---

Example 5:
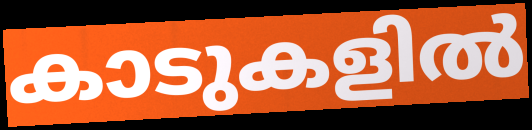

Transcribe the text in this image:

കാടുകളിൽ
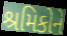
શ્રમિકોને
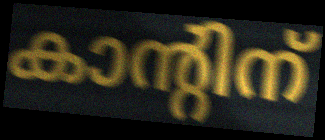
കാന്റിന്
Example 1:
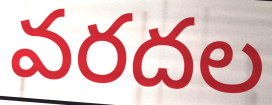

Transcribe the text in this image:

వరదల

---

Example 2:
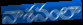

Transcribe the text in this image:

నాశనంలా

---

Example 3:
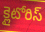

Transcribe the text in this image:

# # #

> [Prompt] Give the number of lines that hold the word "Example" in these records, with nothing added.

> [Task response] 4